Sunday, August 21, 2011

The Rothschilds and the Nobels

The oil companies merge
By Brita Åsbrink

By the end of the 19th century, the European oil companies had been resisting the American Standard Oil's attempts to gain a foothold in Europe and Russia for more than 30 years. But they had also been fighting among themselves, which made them vulnerable. Now they tried to merge.

In London, at the end of June 1900, Branobel's sales director, the Norwegian Hans Olsen, negotiated a merger between the French-owned oil company, Rothschild and the Nobel's sales organisations in England. Hans Olsen also negotiated with the Berlin-based German Russian Oil Import Corporation Naftaport and Standard Oil's Deutsche Amerikanische Petroleum Gesellschaft in Hamburg, which were always feuding with each other and now realised that the Rothschilds and Nobels had the better of them.

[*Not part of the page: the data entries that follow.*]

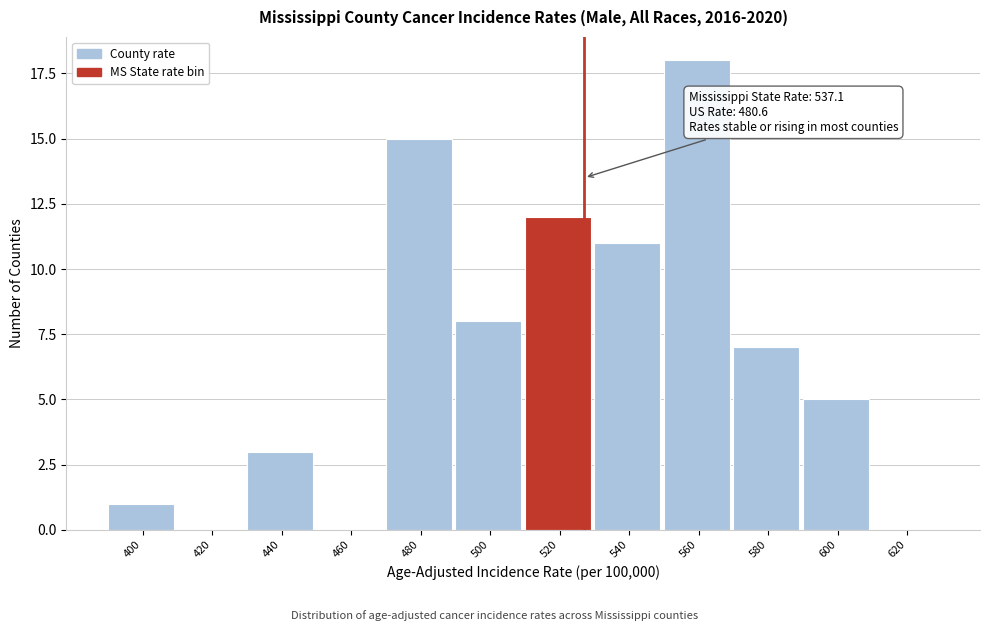

Reading left to right, extract all data points from this chart.

400=1	420=0	440=3	460=0	480=15	500=8	520=12	540=11	560=18	580=7	600=5	620=0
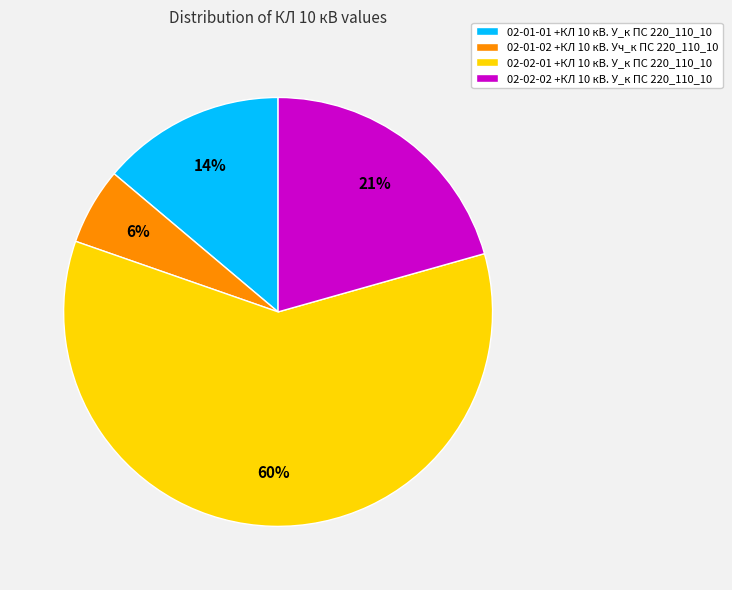

Between 02-02-02 +КЛ 10 кВ. У_к ПС 220_110_10 and 02-01-02 +КЛ 10 кВ. Уч_к ПС 220_110_10, which is larger?

02-02-02 +КЛ 10 кВ. У_к ПС 220_110_10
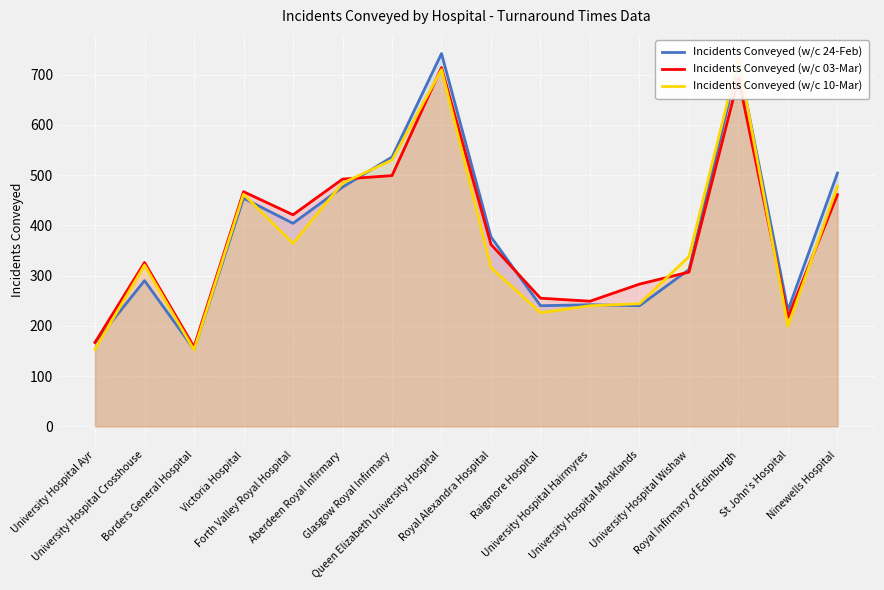

Count the number of categories in the chart.

16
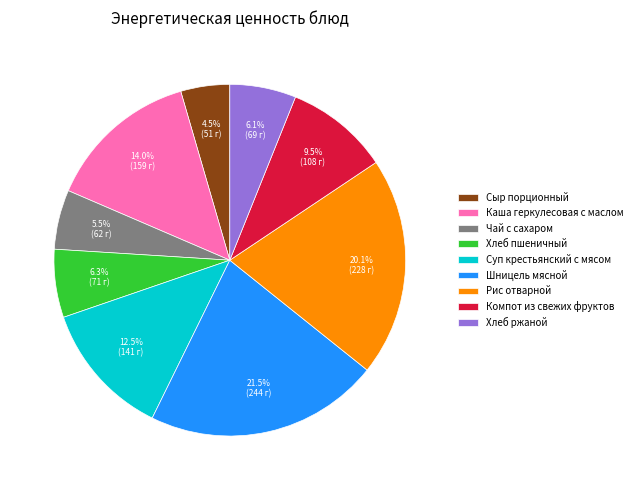

What percentage is NOT represented by Шницель мясной?

78.5%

The Nobels and Rothschilds merged into the "British Syndicate" with distribution in England. Now it remained to coordinate the sale of lubricating oils inside and outside Europe. The negotiations between the Russian Nobel and the European and American companies resulted in the Société Anonyme d´Armement, d´Industrie et de Commerce with its headquarters in Antwerp, abbreviated to S.A.I.C. As a result of this merger, Branobel tied up a lot of capital abroad, which avoided it being seized by the Bolsheviks. The Rothschilds and Branobel could now to some extent continue to control the oil market.